Page excerpt:
※

ROME—Conservative leader Silvio Berlusconi was locked in a close battle for power with his main rival Walter Veltroni after Italy’s parliamentary election, exit polls showed Monday.
The exit polls released on Sky TV showed Berlusconi’s center-right coalition leading with 42 percent in the lower house, compared with 40 percent for Veltroni, the center-left leader. But that lead was within the 2-percentage point margin of error.
In the Senate, Berlusconi was leading 42.5 percent compared with Veltroni’s 39.5 percent. Senate seats, though, are apportioned according to region and are not based on national results reflected in the exit polls. Under Italy’s system, premiers must have control of both houses to govern.
Italian exit polls have often proved unreliable in past elections, including two years ago when they showed Romano Prodi with a 5-point lead. He eventually won by just 24,000 votes. The voting Sunday and Monday came amid a widespread sense of national decline and an economic downturn.
Berlusconi, 71 and vying for his third term as premier, has blamed the outgoing center-left government for the country’s troubles. Veltroni, the former mayor of Rome, is almost 20 years younger and has promised deep reform and an ideology-free approach to tackle the country’s problems.
Berlusconi entered the race as the front-runner, capitalizing on the unpopularity of the outgoing government of Prodi, whose early collapse forced the vote three years ahead of schedule.
But Veltroni appeared to have narrowed the gap, according to polls released before a pre-election ban on publishing polls took effect.

※

Material shown:
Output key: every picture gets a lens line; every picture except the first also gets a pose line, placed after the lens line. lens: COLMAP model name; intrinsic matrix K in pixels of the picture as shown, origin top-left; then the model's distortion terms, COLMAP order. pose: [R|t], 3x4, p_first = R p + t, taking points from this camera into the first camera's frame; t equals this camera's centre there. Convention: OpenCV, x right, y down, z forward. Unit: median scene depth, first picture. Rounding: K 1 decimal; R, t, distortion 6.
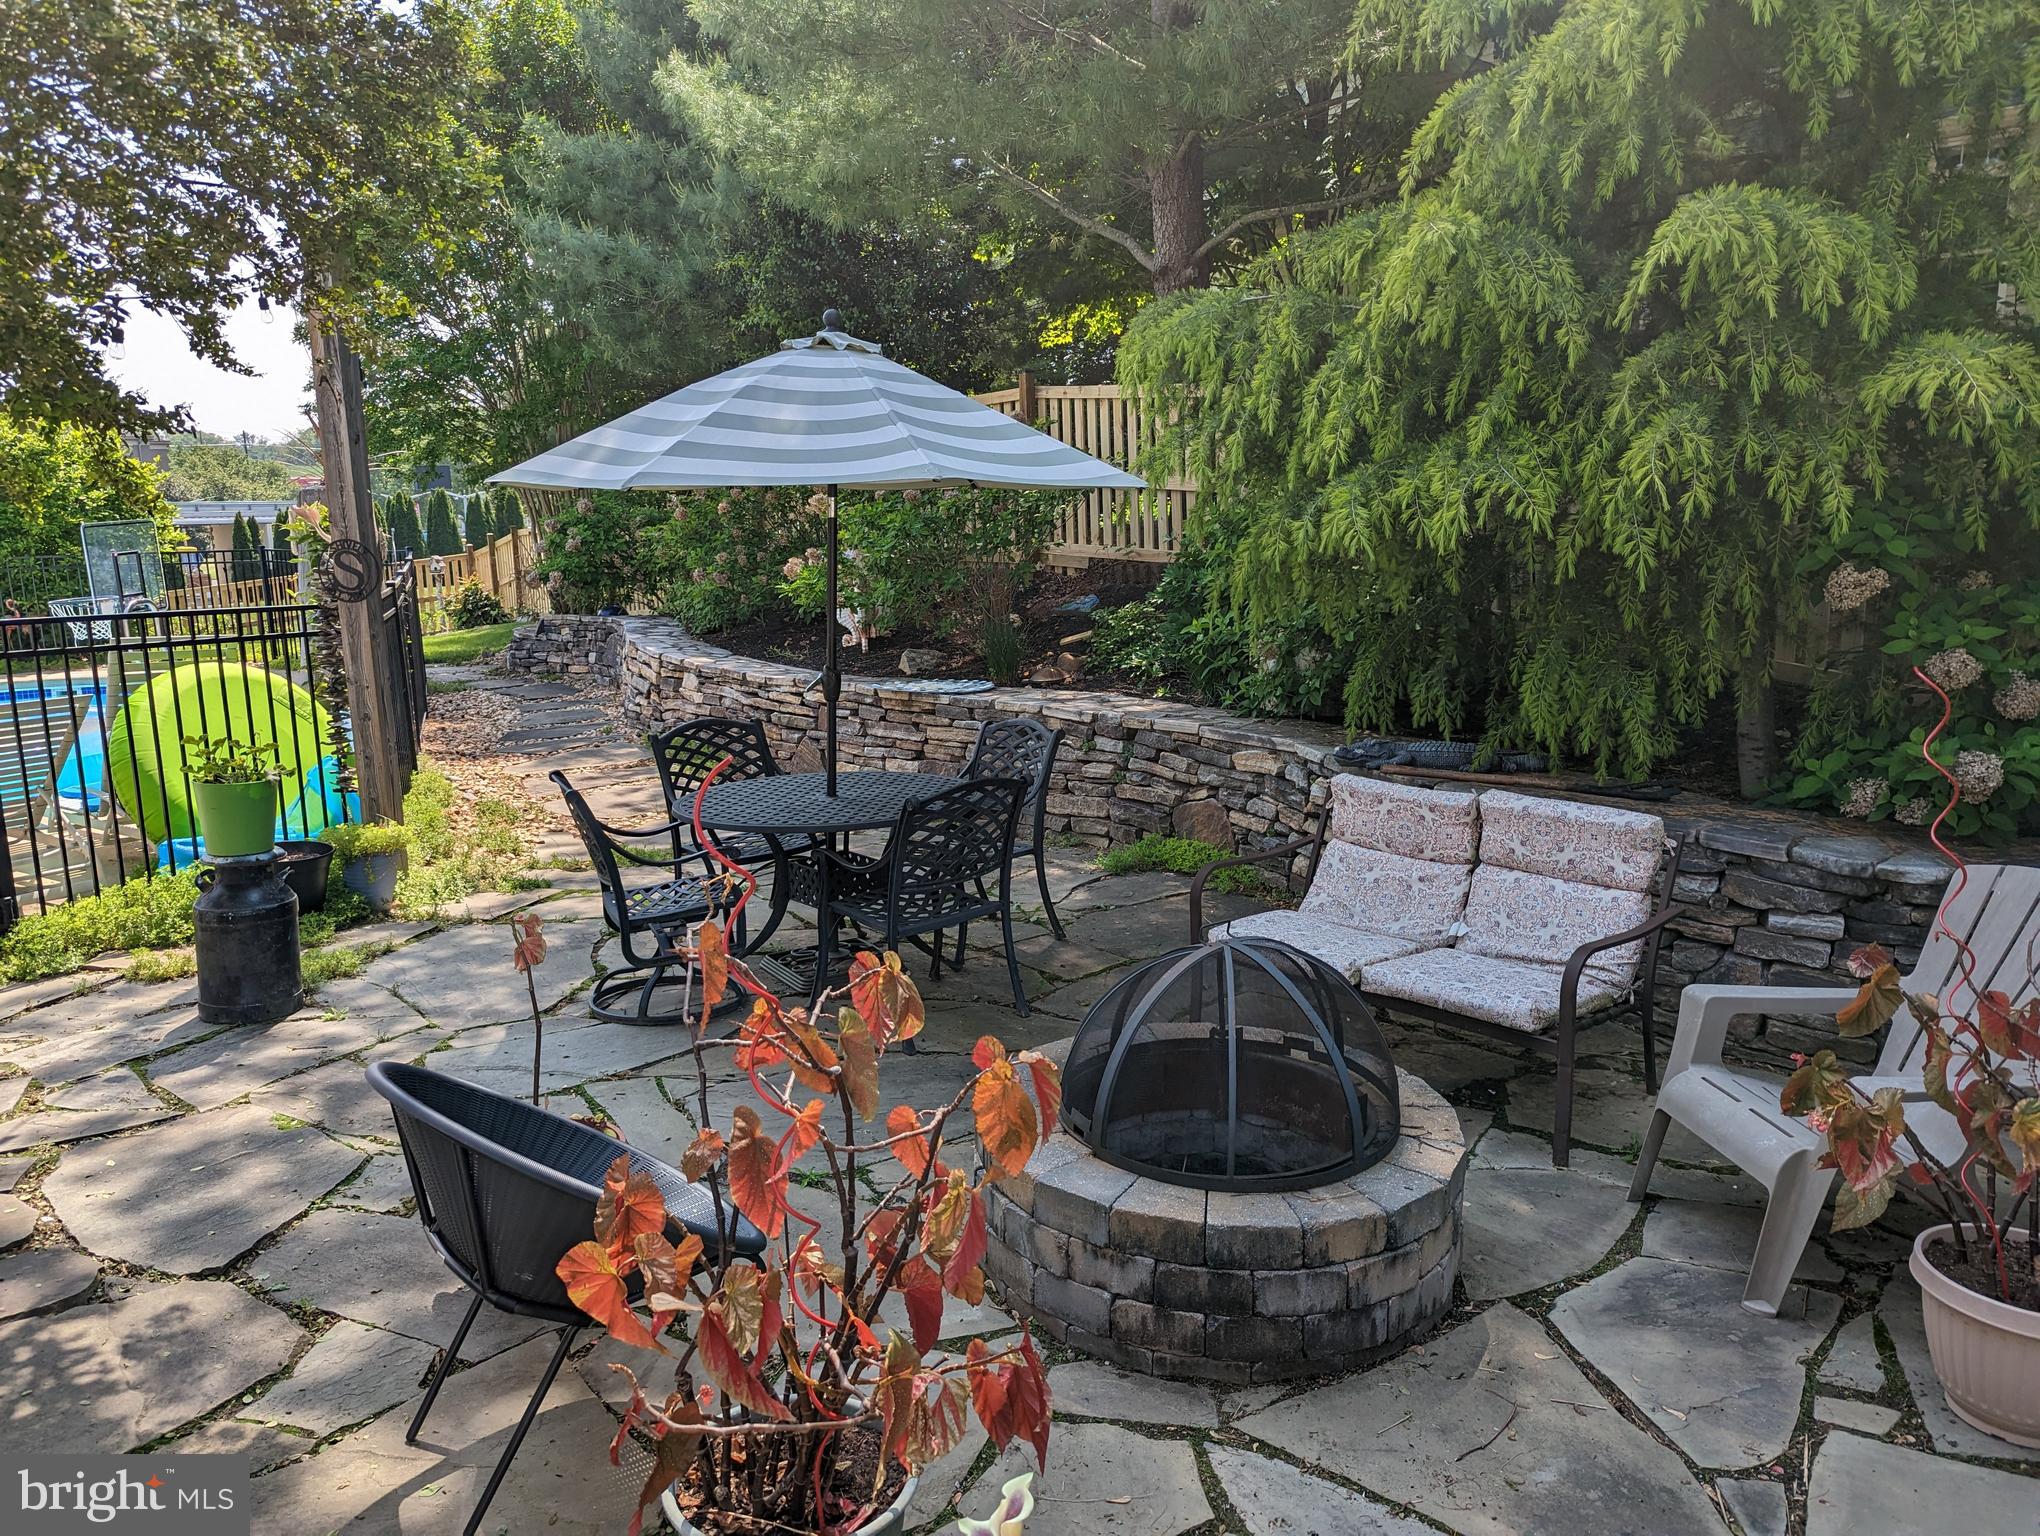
lens RADIAL K [[1442.6, 0, 1016.1], [0, 1442.6, 775.2], [0, 0, 1]] dist [0.064608, -0.070269]
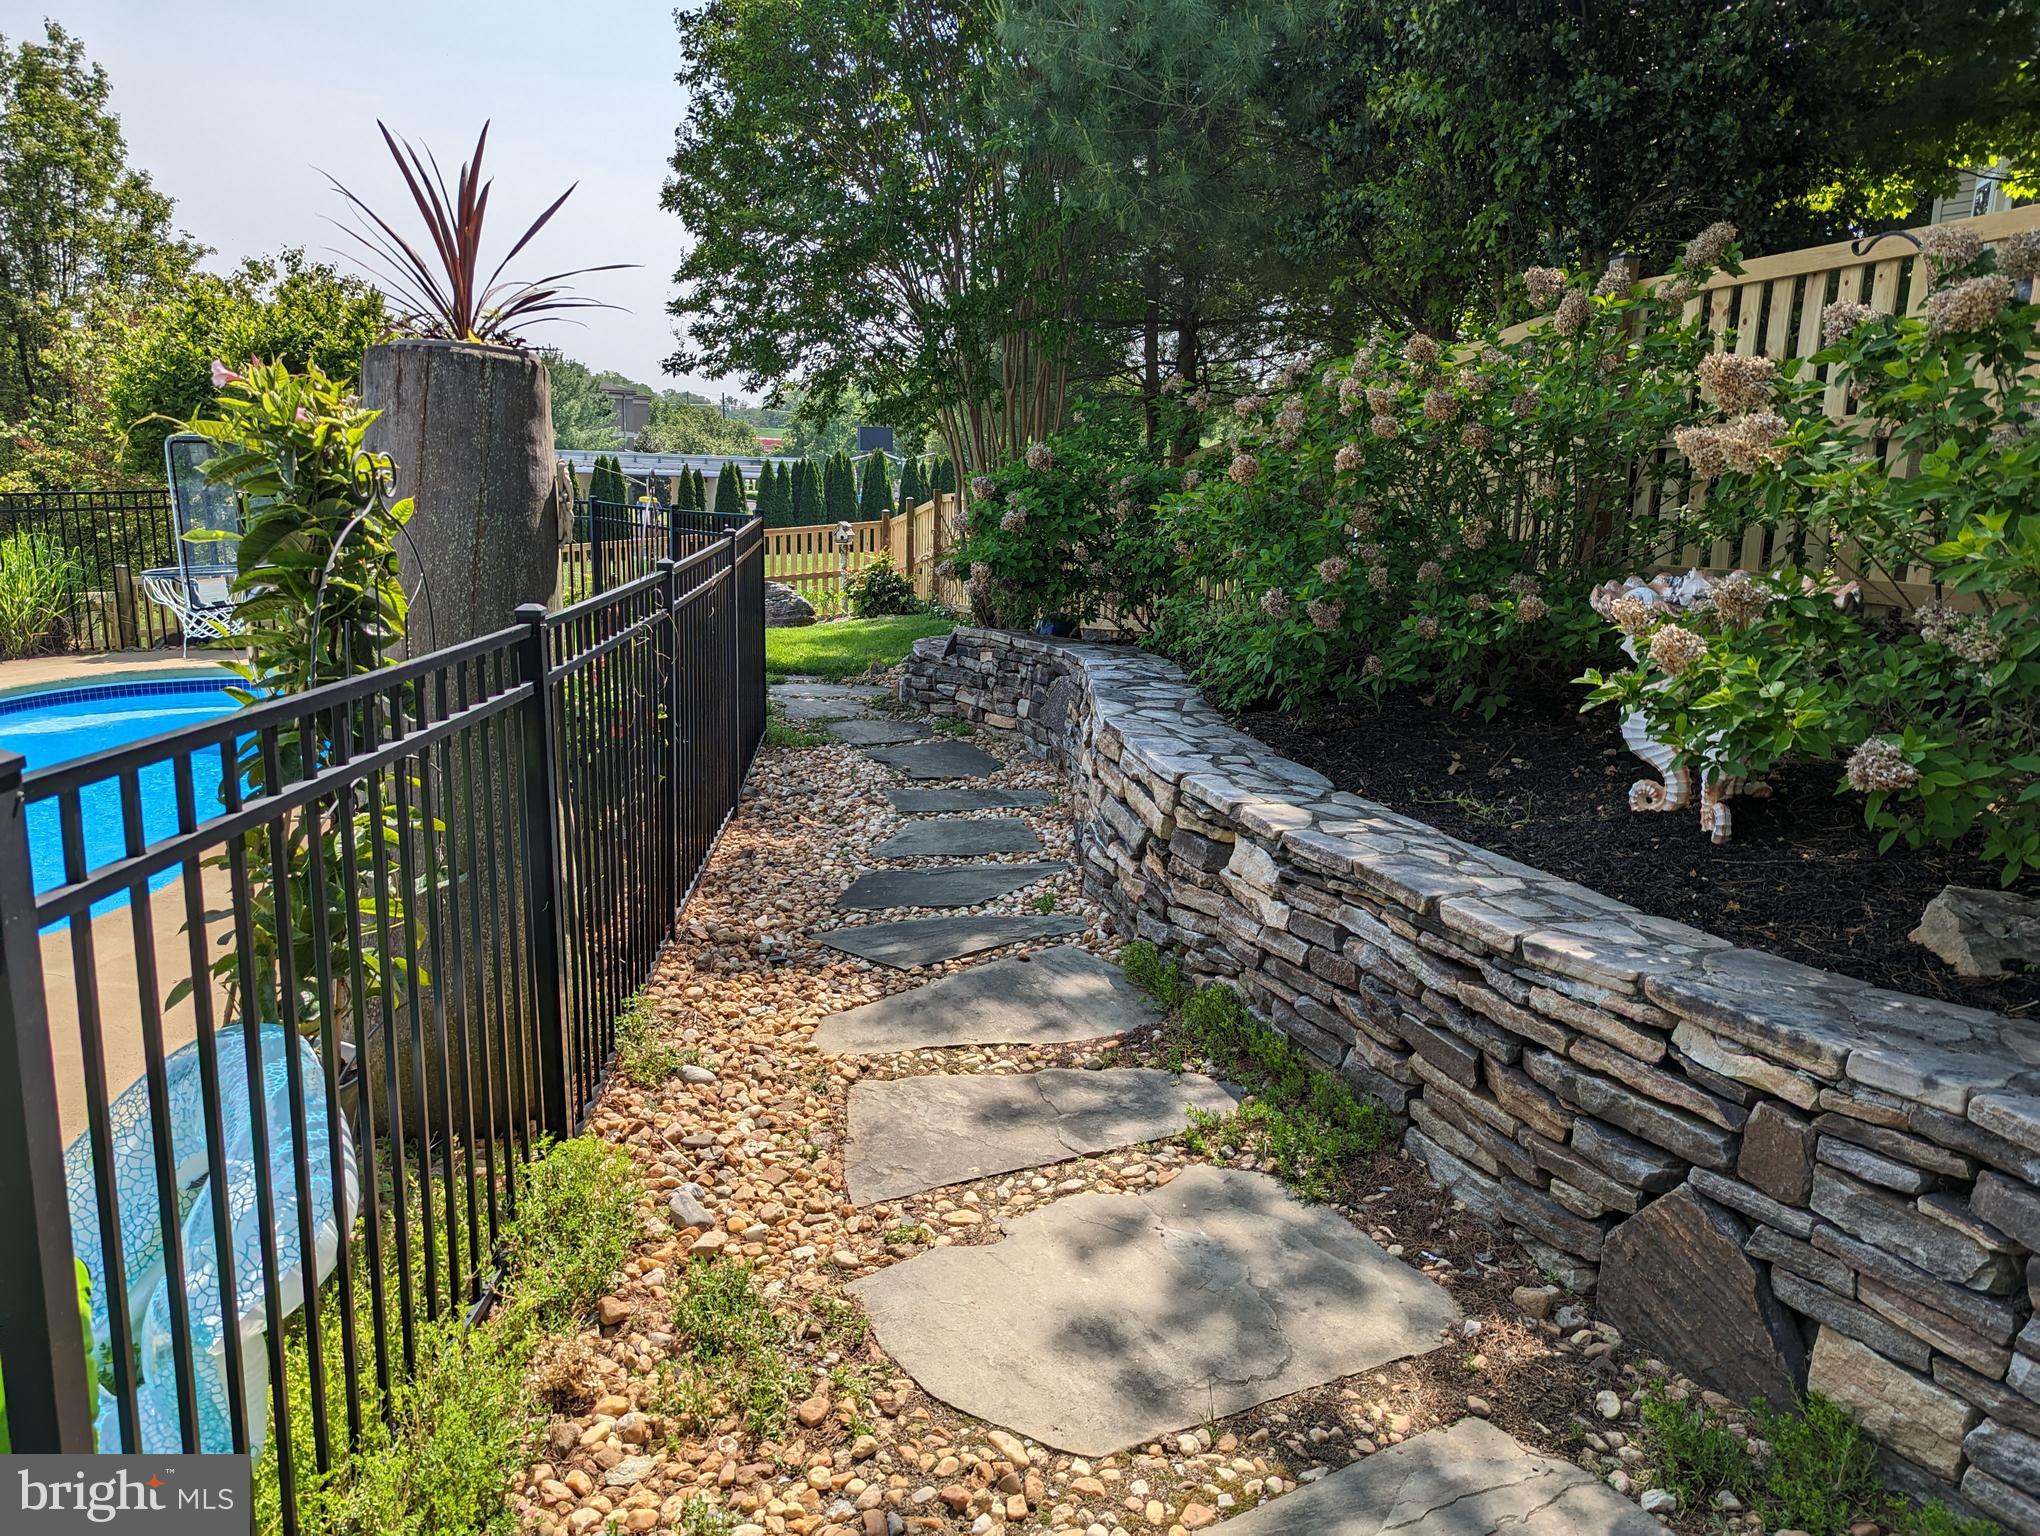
lens RADIAL K [[1424.2, 0, 1007.6], [0, 1424.2, 768.6], [0, 0, 1]] dist [0.077354, -0.075422]
pose [[0.956930, 0.103739, -0.271152, -0.296590], [-0.100928, 0.994596, 0.024330, -0.153487], [0.272210, 0.004084, 0.962229, 0.937051]]
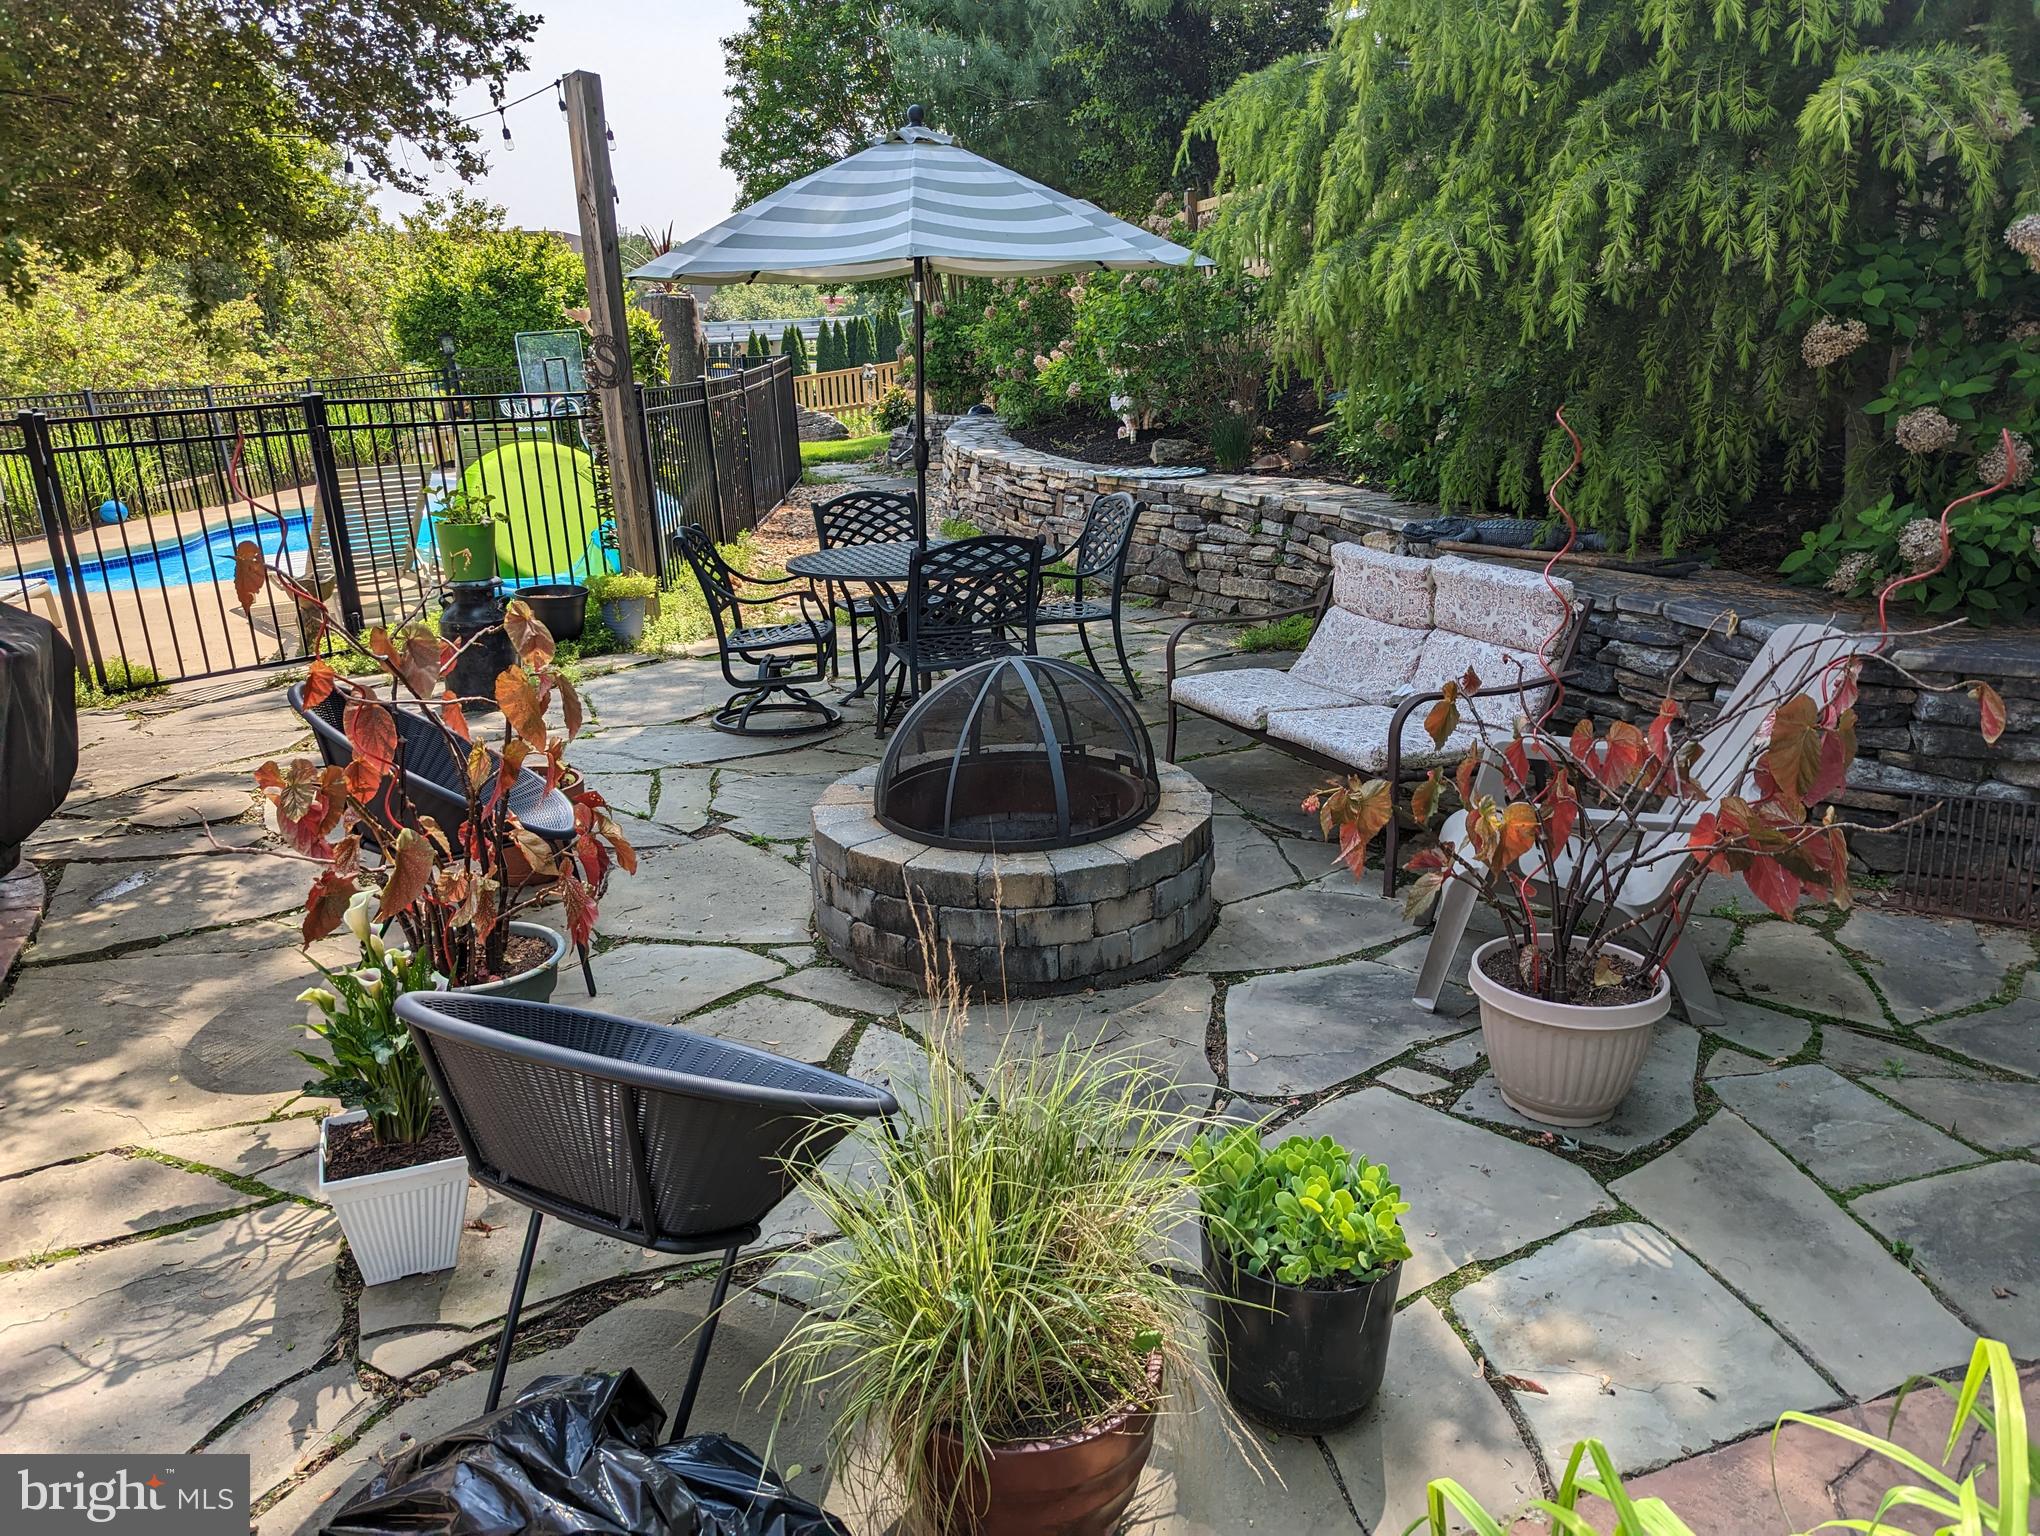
lens RADIAL K [[1442.6, 0, 1016.1], [0, 1442.6, 775.2], [0, 0, 1]] dist [0.064608, -0.070269]
pose [[0.943814, 0.076875, -0.321412, 0.276610], [-0.036256, 0.990784, 0.130511, 0.029692], [0.328483, -0.111525, 0.937903, -0.056800]]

※

Work instructions:
1) Print the passage of the election report between "The exit polls released" and "an economic downturn.", inclusive.
2) Output every line of the entries without alteration, omitting the pictures from your answer.
The election report and the entries are unrelated material.

Solved problems:
1)
The exit polls released on Sky TV showed Berlusconi’s center-right coalition leading with 42 percent in the lower house, compared with 40 percent for Veltroni, the center-left leader. But that lead was within the 2-percentage point margin of error.
In the Senate, Berlusconi was leading 42.5 percent compared with Veltroni’s 39.5 percent. Senate seats, though, are apportioned according to region and are not based on national results reflected in the exit polls. Under Italy’s system, premiers must have control of both houses to govern.
Italian exit polls have often proved unreliable in past elections, including two years ago when they showed Romano Prodi with a 5-point lead. He eventually won by just 24,000 votes. The voting Sunday and Monday came amid a widespread sense of national decline and an economic downturn.

2)
Output key: every picture gets a lens line; every picture except the first also gets a pose line, placed after the lens line. lens: COLMAP model name; intrinsic matrix K in pixels of the picture as shown, origin top-left; then the model's distortion terms, COLMAP order. pose: [R|t], 3x4, p_first = R p + t, taking points from this camera into the first camera's frame; t equals this camera's centre there. Convention: OpenCV, x right, y down, z forward. Unit: median scene depth, first picture. Rounding: K 1 decimal; R, t, distortion 6.
lens RADIAL K [[1442.6, 0, 1016.1], [0, 1442.6, 775.2], [0, 0, 1]] dist [0.064608, -0.070269]
lens RADIAL K [[1424.2, 0, 1007.6], [0, 1424.2, 768.6], [0, 0, 1]] dist [0.077354, -0.075422]
pose [[0.956930, 0.103739, -0.271152, -0.296590], [-0.100928, 0.994596, 0.024330, -0.153487], [0.272210, 0.004084, 0.962229, 0.937051]]
lens RADIAL K [[1442.6, 0, 1016.1], [0, 1442.6, 775.2], [0, 0, 1]] dist [0.064608, -0.070269]
pose [[0.943814, 0.076875, -0.321412, 0.276610], [-0.036256, 0.990784, 0.130511, 0.029692], [0.328483, -0.111525, 0.937903, -0.056800]]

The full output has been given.